Imagine her surprise when we pulled up at Arkham Asylum. I tossed her a spare grapnel gun, and we shot up to the next-to-highest floor, perching just outside a window whose curtains had not yet been pulled. I put a finger to my lips and pointed inside at the black-haired figure lying on the bed, covered by the sheets, fast asleep, but most likely only lightly sleeping. Christina cocked her head, not understanding. "Who…who is he?" she whispered.

"That," I murmured in reply, "is Tim Drake, formerly known as Robin." She turned her head quickly to look at me in what I can only assume was disbelief behind the mask. "He became Robin when he was thirteen years old—not much younger than you. He received months upon months of training, traveled all around the world to learn everything you could ever possibly need to know, but that all came down to nothing when he started losing everyone around him. First, he lost his mother, and then, three years later, he lost his girlfriend, father, best friends, and stepmother. Just recently, we all lost somebody very close to us—the original Batman. And then, Tim snapped. He started to go insane, so I had him admitted to Arkham Asylum, for his own protection." And the city's, my mind added, making me wish it'd shut up. "He'll stay here until the doctors are certain the treatment has been fully successful, and then it'll be…questionable whether or not he can return to the life."

Christina was silent for a long time. Then, she said, quietly, "Why did he go insane? I mean, what caused it?"

I shrugged, turning to face her. "We don't really know," I told her truthfully. "We think it had something to do with the fact that he wouldn't ever talk about losing people. He just bottled it up inside until he couldn't take it anymore. Of course, he also saw a great deal of crap in his lifetime."

"Is that the technical term?"

I glared at her, and she fell silent, watching and listening to me. "My point is, even if you don't die, you're always risking something like this. Would you be willing to end up like Tim, having lost everything, including your own mind, your own sanity?"

Christina didn't answer. She just looked down at her bent knees. After a while, she looked back up at me, her determined resolve obviously faded somewhat. "Do you think he knows?
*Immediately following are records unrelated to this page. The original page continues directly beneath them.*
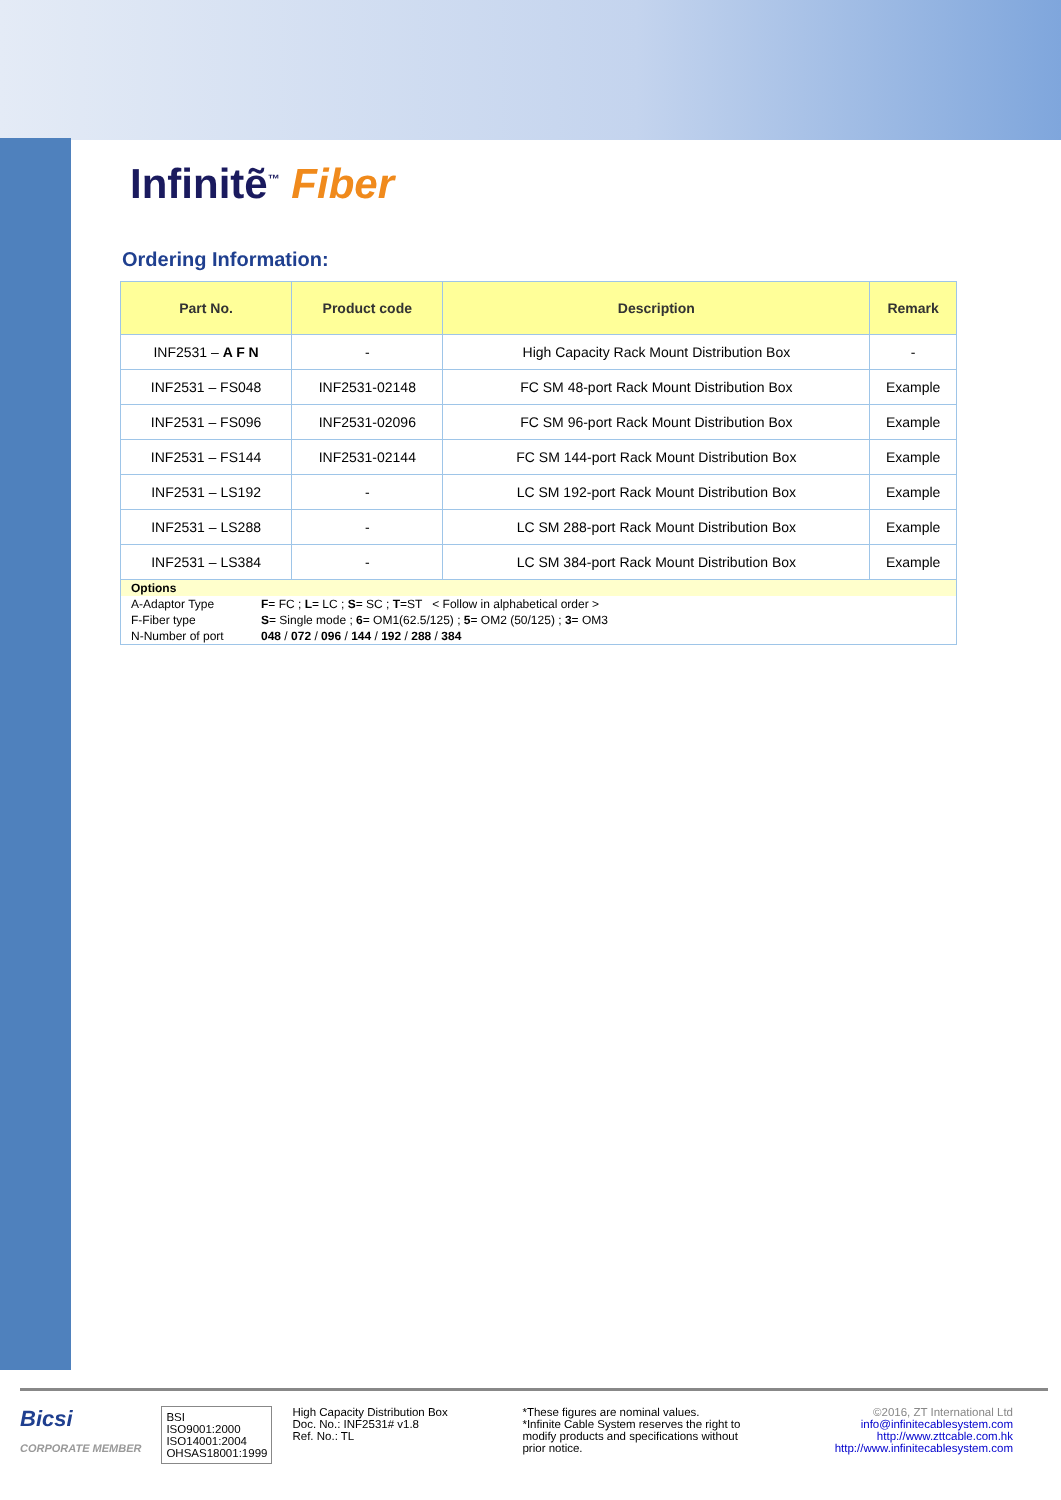Infinitẽ<sup>™</sup> Fiber
Ordering Information:
| Part No. | Product code | Description | Remark |
| --- | --- | --- | --- |
| INF2531 – A F N | - | High Capacity Rack Mount Distribution Box | - |
| INF2531 – FS048 | INF2531-02148 | FC SM 48-port Rack Mount Distribution Box | Example |
| INF2531 – FS096 | INF2531-02096 | FC SM 96-port Rack Mount Distribution Box | Example |
| INF2531 – FS144 | INF2531-02144 | FC SM 144-port Rack Mount Distribution Box | Example |
| INF2531 – LS192 | - | LC SM 192-port Rack Mount Distribution Box | Example |
| INF2531 – LS288 | - | LC SM 288-port Rack Mount Distribution Box | Example |
| INF2531 – LS384 | - | LC SM 384-port Rack Mount Distribution Box | Example |
| Options | |
| A-Adaptor Type | F = FC ; L = LC ; S = SC ; T =ST < Follow in alphabetical order > |
| F-Fiber type | S = Single mode ; 6 = OM1(62.5/125) ; 5 = OM2 (50/125) ; 3 = OM3 |
| N-Number of port | 048 / 072 / 096 / 144 / 192 / 288 / 384 |
Bicsi
CORPORATE MEMBER
BSI
ISO9001:2000
ISO14001:2004
OHSAS18001:1999
High Capacity Distribution Box
Doc. No.: INF2531# v1.8
Ref. No.: TL
*These figures are nominal values.
*Infinite Cable System reserves the right to modify products and specifications without prior notice.
©2016, ZT International Ltd
info@infinitecablesystem.com
http://www.zttcable.com.hk
http://www.infinitecablesystem.com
Do you think he knows that he's not…you know…?"

I shook my head. "He doesn't."

"Do you think he'll ever get better?"

"I don't know, Christina. I don't know."

We turned back to the window—and nearly fell off the building. Standing there at the glass, staring out at us with hollow, vacant blue-gray eyes, was Tim. He looked slowly from Christina to me, then back to her, and then back to me. Our eyes met for a moment, and I could see the expression of betrayal in his, betrayal that I was letting her run around as Spoiler (even though I technically wasn't). Then the curtains snapped shut so fast that Christina jumped. My hand shot out involuntarily to steady her. She and I exchanged a glance. "Do you have a family?" I asked her.

She nodded slowly. "Gotham…Gotham City Orphanage," she replied shakily. "C-can you…can you take me back there? I…don't really want to go alone."

So I took her back, just like she asked. If nothing else, what she'd seen that night would be a stark reminder of the consequences of getting involved in the hero's world. Hopefully, I wouldn't have to take her to see what other "worst things" could happen to her…

Looking back on it, I wish I hadn't taken her there. I'd been so wrapped up in making sure Christina got the message that I didn't think about what it would do to Tim to see a different Spoiler outside his window, watching him. Maybe, if I hadn't done that, things wouldn't have taken the turn that they did.